I have no real issues with the performances here, my biggest issue is with how the characters of Alan (Galifianakis) and Mr Chow (Jeong) are handled.
In the first film, both of them are used sparingly. Alan has some immaculate lines (“Is this the real Caesars Palace? Did Caesar live here?”) and Ken Jeong’s cameo as the sexually confused gangster is one of the highlights. It works, because it breaks up the story and provides an extra bit of comic relief, providing “WTF did he just say?” moments.
Of course, due to the positive feedback these two characters received, there was increased screen time for both in Part II, and whilst it felt forced, it still kinda worked.
Unfortunately, for Part III, rather than keep these two as impact characters, Phillips decides to build a story around them, which ultimately damages the ensemble/bromance dynamic we have seen in the first two film. No longer can they be used to great effect by saying/doing something completely unrelated to the actions of the straight men, now they are the main story, with Helms/Cooper having to keep up with them, rather than Jeong/Galifianakis dragging them down. As such, the gags don’t work half as well as they did, because they aren’t bouncing off of straight faced characters.
Where Part III also goes wrong is that Phillips attempts to change the formula. One of the criticisms levelled at the first sequel is that it closely followed the first film too much. I myself did not see this as a problem. The film/series is called The Hangover, and if you tamper with the story too much then it doesn’t make sense. Part III involves no hangover, and whilst there is still an element of the guys trying to uncover a mystery, without the “What did we do last night?” it loses the mystique. We now see the three chasing Chow to Mexico and the Vegas, trying to track some gold that he stole from a gangster.
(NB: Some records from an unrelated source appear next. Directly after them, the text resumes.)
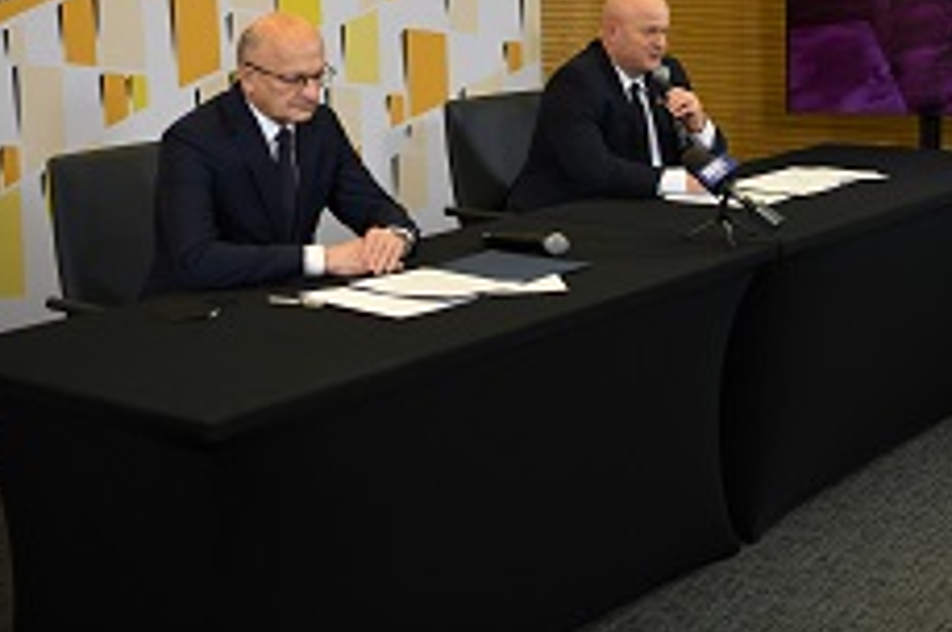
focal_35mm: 63
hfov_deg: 31.3
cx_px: 736
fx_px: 1664
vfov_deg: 21.2
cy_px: 96
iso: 160
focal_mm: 36
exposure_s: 1/50
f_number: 3.2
The gangster in question, Marshall, is played by John Goodman, who is vastly underused, and by far the best thing to come out of this film (and perhaps every film?). Whilst it is his threats which drive Cooper and co. on, I really would have liked to see more of him working against Alan. Think Tyson, but scarier!
Finally, as a subtle attempt to say goodbye to the fans, and round the series off, Part III is filled with cameos from characters from the first film, including Black Doug and Stu’s escort wife (Heather Graham). Whilst I applaud Phillips’ ambition to tie the whole three films together, the entire exercise failed, and felt more like a “Hey, it’s Black Doug, remember him?” wink to the audience rather than a well weaved plot line.
This all being said, the main currency for comedies is laughs, and all could be forgiven if my sides split and my ass fell off. Sadly, even this wasn’t up to form, as the gags are cheap, and whilst I did chuckle along to most of it, there aren’t many stand-out, memorable moments that I will be quoting for weeks to come. In fact, my mind is drawing a blank right now writing this review, which says alot.
If you liked the first two, then check it out. Like me, I am sure there is something in here for you. However, sad to say, it’s time for the Wolfpack to disband and go their separate ways. Maybe to rehab.
Rating – 3 out of 5
Did you know? Liam Neeson was originally supposed to play the tattoo artist in Part II, but couldn’t due to scheduling conflicts.